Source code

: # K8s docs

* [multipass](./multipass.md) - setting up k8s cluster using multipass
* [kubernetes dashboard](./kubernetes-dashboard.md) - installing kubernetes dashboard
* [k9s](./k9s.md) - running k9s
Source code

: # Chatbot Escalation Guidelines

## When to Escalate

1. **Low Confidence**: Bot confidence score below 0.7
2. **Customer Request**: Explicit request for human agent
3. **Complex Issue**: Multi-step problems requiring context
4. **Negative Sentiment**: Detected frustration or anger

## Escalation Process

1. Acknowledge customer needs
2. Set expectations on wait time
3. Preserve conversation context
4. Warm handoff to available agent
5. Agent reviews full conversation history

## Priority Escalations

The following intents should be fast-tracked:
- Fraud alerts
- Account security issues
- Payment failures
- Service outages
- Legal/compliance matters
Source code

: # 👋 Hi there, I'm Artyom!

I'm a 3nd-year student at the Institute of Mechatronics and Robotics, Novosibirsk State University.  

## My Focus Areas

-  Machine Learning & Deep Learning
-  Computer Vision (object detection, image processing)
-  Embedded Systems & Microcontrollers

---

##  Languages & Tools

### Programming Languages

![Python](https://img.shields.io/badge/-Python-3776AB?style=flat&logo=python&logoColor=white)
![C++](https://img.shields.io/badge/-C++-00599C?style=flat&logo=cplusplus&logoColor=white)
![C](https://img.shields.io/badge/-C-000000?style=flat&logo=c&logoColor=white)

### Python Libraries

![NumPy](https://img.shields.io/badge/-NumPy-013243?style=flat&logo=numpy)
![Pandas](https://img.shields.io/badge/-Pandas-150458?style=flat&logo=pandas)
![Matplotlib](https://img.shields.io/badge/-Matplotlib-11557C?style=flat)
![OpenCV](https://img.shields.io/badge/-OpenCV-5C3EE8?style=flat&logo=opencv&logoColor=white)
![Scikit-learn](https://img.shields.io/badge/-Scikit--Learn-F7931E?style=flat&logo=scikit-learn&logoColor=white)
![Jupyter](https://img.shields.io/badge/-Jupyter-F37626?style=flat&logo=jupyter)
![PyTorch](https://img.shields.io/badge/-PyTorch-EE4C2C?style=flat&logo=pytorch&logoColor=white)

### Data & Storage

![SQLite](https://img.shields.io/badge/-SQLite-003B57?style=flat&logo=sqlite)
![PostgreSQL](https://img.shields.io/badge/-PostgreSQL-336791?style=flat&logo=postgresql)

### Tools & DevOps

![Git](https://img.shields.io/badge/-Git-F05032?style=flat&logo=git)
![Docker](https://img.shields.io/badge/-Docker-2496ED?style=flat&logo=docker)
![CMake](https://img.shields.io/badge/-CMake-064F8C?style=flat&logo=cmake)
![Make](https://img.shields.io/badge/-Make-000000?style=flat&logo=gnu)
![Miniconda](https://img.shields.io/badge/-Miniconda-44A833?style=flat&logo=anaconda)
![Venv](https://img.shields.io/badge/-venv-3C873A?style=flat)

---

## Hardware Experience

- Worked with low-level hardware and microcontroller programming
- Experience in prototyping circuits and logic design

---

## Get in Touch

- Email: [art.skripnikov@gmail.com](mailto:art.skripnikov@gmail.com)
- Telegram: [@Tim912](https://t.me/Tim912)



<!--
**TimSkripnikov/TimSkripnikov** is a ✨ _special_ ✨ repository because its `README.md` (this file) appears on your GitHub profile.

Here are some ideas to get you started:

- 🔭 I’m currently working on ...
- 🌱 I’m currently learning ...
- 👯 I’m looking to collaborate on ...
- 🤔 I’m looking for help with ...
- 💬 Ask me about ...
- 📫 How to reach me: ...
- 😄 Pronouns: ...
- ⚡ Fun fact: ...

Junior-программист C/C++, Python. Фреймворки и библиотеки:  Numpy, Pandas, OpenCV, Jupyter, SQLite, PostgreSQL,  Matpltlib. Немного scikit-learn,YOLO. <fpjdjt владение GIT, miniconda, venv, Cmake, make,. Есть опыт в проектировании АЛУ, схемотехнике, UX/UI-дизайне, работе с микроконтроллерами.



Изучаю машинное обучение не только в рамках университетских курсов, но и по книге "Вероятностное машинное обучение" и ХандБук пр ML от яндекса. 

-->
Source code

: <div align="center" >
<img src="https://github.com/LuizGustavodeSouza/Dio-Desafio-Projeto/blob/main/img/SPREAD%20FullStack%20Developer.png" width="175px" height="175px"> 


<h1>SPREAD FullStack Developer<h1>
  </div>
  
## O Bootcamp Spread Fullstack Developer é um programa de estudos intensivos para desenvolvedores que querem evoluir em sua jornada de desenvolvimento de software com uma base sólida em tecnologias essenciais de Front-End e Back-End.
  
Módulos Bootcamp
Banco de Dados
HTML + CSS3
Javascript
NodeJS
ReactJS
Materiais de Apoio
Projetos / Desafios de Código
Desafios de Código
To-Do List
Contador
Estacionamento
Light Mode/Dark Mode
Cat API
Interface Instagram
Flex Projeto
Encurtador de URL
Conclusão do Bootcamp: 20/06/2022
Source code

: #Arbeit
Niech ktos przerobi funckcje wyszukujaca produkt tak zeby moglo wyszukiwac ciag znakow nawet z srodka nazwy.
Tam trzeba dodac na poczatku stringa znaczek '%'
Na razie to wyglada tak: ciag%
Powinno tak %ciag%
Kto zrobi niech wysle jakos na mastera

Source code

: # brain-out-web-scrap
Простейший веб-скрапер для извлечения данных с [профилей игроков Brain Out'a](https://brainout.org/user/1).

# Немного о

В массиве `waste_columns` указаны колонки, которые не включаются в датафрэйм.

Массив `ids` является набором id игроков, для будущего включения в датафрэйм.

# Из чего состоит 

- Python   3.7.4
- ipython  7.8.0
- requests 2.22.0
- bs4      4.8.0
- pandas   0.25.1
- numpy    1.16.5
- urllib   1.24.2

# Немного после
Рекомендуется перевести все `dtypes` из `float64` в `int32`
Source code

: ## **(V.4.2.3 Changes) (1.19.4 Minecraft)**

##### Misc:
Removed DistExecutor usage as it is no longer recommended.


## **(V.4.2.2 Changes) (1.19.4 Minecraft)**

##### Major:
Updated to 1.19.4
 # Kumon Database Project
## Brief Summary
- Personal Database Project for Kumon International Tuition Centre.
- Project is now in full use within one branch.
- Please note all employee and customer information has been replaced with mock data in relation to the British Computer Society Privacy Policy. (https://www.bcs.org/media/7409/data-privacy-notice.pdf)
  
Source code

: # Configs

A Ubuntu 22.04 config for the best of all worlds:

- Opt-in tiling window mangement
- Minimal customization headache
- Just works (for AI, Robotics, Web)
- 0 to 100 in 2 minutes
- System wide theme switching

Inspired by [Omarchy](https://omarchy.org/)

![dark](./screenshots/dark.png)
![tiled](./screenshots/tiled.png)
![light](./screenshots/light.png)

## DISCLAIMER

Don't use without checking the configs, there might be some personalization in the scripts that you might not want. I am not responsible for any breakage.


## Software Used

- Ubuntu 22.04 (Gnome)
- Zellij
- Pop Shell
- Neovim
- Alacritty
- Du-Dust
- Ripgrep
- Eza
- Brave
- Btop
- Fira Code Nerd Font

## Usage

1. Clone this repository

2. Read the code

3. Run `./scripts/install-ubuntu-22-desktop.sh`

....

TASK OBJECTIVE:
Locate every line in the records above that contains the string "PostgreSQL", and copy each of those lines.

COMPLETED TASK:
![PostgreSQL](https://img.shields.io/badge/-PostgreSQL-336791?style=flat&logo=postgresql)
Junior-программист C/C++, Python. Фреймворки и библиотеки:  Numpy, Pandas, OpenCV, Jupyter, SQLite, PostgreSQL,  Matpltlib. Немного scikit-learn,YOLO. <fpjdjt владение GIT, miniconda, venv, Cmake, make,. Есть опыт в проектировании АЛУ, схемотехнике, UX/UI-дизайне, работе с микроконтроллерами.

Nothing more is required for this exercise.